Radar plot illustrating variation in performance of the developed models based on the key statistical indicators.
Radar plot highlighting maximum performance indicators (R2, KGE, and NSE) (left) and variation in error metrics (RMSE, RMSLE, MAE, and RAE) (right) for the developed models.
Radar plot highlighting maximum performance indicators (R2, KGE, and NSE) (left) and variation in error metrics (RMSE, RMSLE, MAE, and RAE) (right) for the developed models.
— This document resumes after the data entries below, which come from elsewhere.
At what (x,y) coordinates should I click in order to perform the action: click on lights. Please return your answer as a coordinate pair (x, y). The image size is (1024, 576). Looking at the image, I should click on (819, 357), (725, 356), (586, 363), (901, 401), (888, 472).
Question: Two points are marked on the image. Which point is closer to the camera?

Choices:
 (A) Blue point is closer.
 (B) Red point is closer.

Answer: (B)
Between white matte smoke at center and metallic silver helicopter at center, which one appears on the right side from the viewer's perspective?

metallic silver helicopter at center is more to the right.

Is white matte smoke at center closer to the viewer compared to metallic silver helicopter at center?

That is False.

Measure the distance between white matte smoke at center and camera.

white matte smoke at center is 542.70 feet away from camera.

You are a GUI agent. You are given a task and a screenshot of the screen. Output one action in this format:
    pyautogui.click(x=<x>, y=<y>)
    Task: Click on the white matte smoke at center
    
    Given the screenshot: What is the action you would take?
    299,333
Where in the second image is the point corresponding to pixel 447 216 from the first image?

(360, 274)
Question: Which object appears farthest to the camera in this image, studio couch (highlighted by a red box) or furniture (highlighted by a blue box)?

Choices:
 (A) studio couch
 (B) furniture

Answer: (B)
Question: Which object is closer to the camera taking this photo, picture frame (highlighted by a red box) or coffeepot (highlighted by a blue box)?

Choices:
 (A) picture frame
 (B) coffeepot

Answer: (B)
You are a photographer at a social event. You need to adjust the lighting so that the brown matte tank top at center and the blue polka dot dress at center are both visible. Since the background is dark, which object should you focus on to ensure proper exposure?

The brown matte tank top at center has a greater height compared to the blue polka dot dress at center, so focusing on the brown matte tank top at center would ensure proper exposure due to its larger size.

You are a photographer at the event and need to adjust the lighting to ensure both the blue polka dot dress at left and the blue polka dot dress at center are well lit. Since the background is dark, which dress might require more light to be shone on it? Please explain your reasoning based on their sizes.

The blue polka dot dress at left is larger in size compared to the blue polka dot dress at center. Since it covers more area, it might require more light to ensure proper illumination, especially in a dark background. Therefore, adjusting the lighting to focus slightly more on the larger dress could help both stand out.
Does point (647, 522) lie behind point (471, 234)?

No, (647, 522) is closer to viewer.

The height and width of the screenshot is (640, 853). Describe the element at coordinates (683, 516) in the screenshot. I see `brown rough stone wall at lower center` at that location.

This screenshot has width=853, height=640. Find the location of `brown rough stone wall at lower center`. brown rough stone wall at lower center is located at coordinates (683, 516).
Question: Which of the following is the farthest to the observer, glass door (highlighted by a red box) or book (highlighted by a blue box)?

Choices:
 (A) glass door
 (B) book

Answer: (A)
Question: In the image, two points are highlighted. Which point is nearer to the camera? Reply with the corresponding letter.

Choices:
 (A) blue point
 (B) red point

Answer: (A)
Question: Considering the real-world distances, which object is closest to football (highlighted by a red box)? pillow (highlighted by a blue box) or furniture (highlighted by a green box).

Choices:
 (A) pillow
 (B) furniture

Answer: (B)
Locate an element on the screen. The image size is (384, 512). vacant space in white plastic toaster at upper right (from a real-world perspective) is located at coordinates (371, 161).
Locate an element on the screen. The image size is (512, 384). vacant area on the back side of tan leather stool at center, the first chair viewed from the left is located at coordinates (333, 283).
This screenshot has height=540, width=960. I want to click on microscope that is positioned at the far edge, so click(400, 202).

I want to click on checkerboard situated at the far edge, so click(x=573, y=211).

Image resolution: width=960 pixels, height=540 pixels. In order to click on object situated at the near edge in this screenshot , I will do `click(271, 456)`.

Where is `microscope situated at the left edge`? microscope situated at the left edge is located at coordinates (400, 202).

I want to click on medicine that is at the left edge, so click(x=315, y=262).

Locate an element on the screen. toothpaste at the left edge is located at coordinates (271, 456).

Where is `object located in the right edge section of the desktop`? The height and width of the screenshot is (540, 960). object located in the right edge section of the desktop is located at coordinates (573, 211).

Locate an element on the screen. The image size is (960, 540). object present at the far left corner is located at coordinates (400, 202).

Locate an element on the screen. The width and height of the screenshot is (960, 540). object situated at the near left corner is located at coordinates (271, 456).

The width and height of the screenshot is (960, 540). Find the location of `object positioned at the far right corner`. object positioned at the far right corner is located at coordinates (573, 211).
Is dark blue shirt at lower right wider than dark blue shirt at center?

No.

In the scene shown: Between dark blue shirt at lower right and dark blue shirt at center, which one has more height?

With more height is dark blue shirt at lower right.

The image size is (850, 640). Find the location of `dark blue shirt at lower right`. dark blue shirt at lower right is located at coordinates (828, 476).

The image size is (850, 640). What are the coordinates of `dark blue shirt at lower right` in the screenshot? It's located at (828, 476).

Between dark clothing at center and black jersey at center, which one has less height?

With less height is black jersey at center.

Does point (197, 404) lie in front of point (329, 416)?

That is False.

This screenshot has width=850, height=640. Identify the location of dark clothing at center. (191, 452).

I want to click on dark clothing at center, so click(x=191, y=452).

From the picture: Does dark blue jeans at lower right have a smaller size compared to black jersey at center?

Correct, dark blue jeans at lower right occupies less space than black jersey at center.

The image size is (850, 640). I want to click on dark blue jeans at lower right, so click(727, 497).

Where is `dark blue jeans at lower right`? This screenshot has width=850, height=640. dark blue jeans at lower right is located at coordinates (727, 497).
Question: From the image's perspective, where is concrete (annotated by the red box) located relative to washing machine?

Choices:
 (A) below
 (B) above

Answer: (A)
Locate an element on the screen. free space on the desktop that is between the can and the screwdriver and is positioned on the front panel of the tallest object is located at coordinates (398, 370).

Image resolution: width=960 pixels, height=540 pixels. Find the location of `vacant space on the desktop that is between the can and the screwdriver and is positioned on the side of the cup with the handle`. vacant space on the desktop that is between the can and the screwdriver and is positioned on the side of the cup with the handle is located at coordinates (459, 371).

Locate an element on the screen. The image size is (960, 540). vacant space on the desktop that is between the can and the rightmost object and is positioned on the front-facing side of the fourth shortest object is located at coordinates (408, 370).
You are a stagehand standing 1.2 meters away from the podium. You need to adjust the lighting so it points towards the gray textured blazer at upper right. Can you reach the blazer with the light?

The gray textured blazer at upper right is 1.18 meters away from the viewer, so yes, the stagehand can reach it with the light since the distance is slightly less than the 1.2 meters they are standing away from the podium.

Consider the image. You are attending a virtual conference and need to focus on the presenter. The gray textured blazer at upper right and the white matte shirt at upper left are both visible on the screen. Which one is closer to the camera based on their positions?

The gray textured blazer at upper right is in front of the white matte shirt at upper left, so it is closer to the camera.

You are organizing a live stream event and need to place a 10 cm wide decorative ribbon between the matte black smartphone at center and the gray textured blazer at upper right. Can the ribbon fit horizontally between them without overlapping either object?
Comparison of the experimentally observed and model predicted K values.
Taylor diagram showing different models developed for hydraulic conductivity prediction.
Taylor diagram showing different models developed for hydraulic conductivity prediction.
CONCLUSION
In the present study, four distinct machine learning techniques, i.e., ANN, ANFIS, GPR, and RF, are used. Based on the correlation analysis, the parameters that were most significant in predicting the K of the porous media are Cu, n, d10, and d50. The predictive performance of the developed models was compared with measured K values using various statistical indicators (R2, RMSE, MAE, RAE, NSE, RMSLE, and KGE) and scatter plots. The performance of all the developed models was satisfactory, but GPR and RF models have higher prediction efficiency as compared with the ANN and ANFIS models. The exponential GPR model outperformed other models achieving R2, RMSE, RAE, MAE, NSE, RMSLE, and KGE values of 0.94, 0.0197, 0.1962, 0.0107, 0.9060, 0.0168, and 0.9655, respectively, during validation, making it most reliable method in the current study. The outcomes of the study highlight the potential of machine learning techniques in reducing uncertainties and overcoming traditional limitations in modelling soil hydraulic properties. The results and methods from the present study can be applied to address similar environmental problems. The developed models can be utilized for predicting the hydraulic conductivity of diverse media, supporting groundwater management, soil restoration, and agricultural planning. However, the relatively small dataset used in this study for modelling K may not adequately reflect the full range of porous media conditions. Furthermore, evaluating the machine learning techniques with a larger dataset could provide insights, and future studies may assess their performance in addressing other hydrological and environmental challenges.
DATA AVAILABILITY STATEMENT
All relevant data are included in the paper or its Supplementary Information.
CONFLICT OF INTEREST
The authors declare there is no conflict.